Elle glissa en arrivant à côté de moi, soulevant un nuage de poussière.

_Tu saignes ... dit-elle en montrant une partie de mon gilet qui commençait à se teinter de rouge.

_Je sais, dis-je avec un gémissement de douleur.

Je me relevais difficilement avant la sensation d'avoir littéralement un trou dans le ventre. Je devais voir comment avait fini celui qui avait osé me tirer dessus, c'était une affaire personnelle à présent.

_On a pas de bandages ? demanda l'écho de la voix d'Irina derrière moi.

_Pas besoin, répondis-je en déchirant les couches de tissu au-dessus de la blessure et en appuyant sur la plaie avec ma main.

Il me fut impossible de ne pas hurler de douleur lors du contact entre la peau de ma main et la chair à vif mais je n'avais pas le choix, je devais empêcher le sang de couler.

Pas à pas, avec mon pistolet dans ma main droite, je m'approchais de l'inconnu tout en le visant pour éviter d'autres mauvaises surprises, mais je vis rapidement que c'était inutile : je l'avais touché au milieu du front et il s'était brisé l'arrière du crâne en tombant sur un rail. Mon arme entra à nouveau dans son holster et après une fouille rapide du cadavre, il apparut qu'il n'y avait qu'un vieux revolver rouillé. Le fait qu'il avait réussi à me toucher avec son flingue de merde était un miracle et un insulte envers les cours de probabilités que j'avais eu vingt ans plus tôt.

_Fils de pute ! criais-je en français alors que je tirais deux balles dans son torse pour bien être sûr qu'il ne se reléverait pas.

_Quoi ? demanda Irina.

_Rien ... répondis-je en me rendant compte de ce que je venais de dire. C'est un mot pas très beau dans ma langue natale.

_Tu pourrais m'apprendre à parler français ?

_Si j'arrive à Polis avant de mourir d'une hémorragie, oui. C'est long et chiant, mais oui.

Je mis un bras sur ses épaules après avoir récupèré mon AK et elle m'aida à marcher sur quelques dizaines de mêtres.

_Prospect Mira n'est plus très loin ... murmura-t-elle.

Après un virage, nous tombions nez à nez avec un effondrement typique des pièges des bandits. Le chemin était bloqué et le seul moyen de passer était un couloir de service dans la paroi qui nous ménerait sans doute droit dans une embuscade de ces enfoirés.

_Et merde ... Fait chier ! dis-je en perdant mon calme.

_On fait quoi maintenant ? demanda Irina.

_Pas le choix ... Il n'y a pas d'autre chemin.

Je levais ma kalashnikov levée en automatique et commançais à avançer dans le couloir.
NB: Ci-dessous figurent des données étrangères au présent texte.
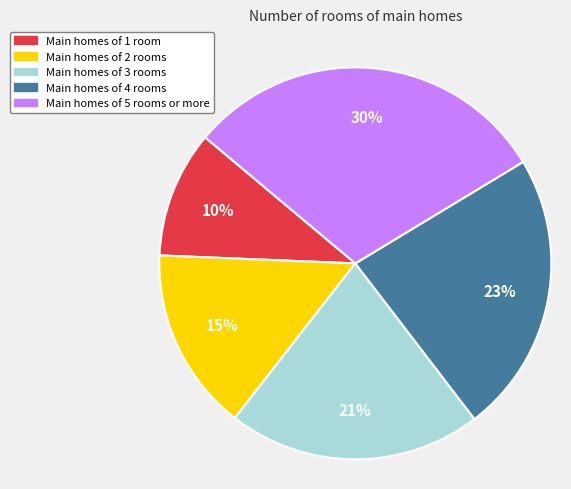

To the nearest percent, what is the average slice percentage?

20%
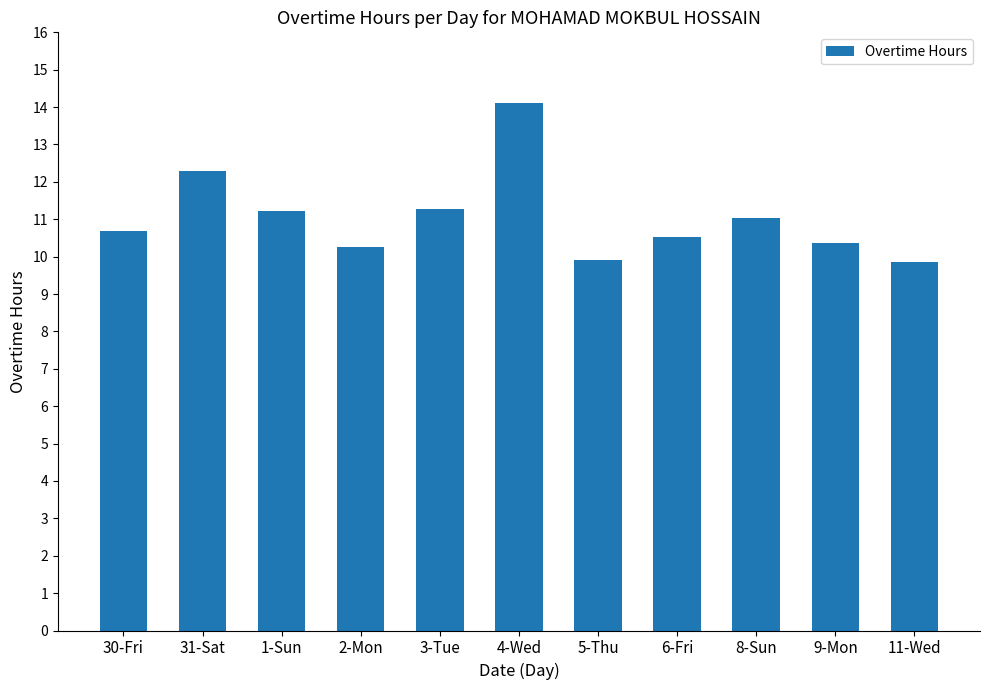

What is the difference between the maximum and minimum values?

4.2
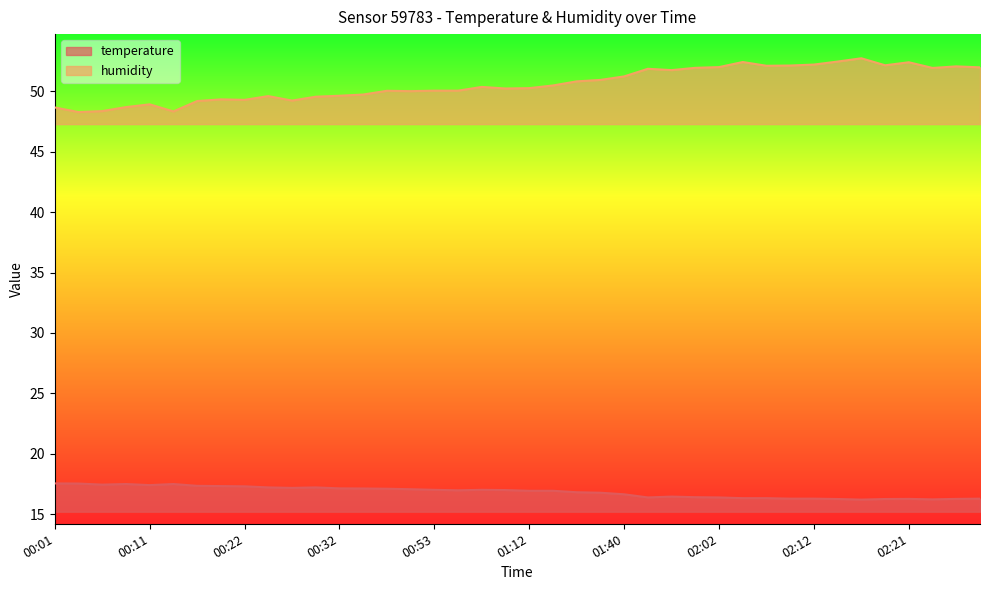

Is the value of humidity at 00:06 greater than the value of temperature at 02:29?

Yes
Un peu plus loin, une porte s'ouvrit en grinçant et le son résonna dans chacune des salles et l'écho du son traversa mon corps jusque dans les moindres recoins de mon âme. Irina sur mes talons, son regard inquiet voulait tout dire.

Je ne prononçais pas le moindre mot et entrais comme un courant d'air dans la première salle qui allait directement nous mener dans la gueule du loup. Surprendre les bandits et les prendre à leur propre jeu était notre seule chance.

À l'intérieur de la première pièce, occupée par deux étagères et une table sur laquelle était posée une lanterne encore allumée, un cadavre était allongé sur le ventre juste derrière la porte. L'homme, assez âgé et une bouteille de vodka à la main, avait été poignardé dans le dos puis s'était écroulé de tout son long.

_On est pas tout seuls ... murmurais-je en regardant la blessure caractéristique d'une lame entre ses omoplates.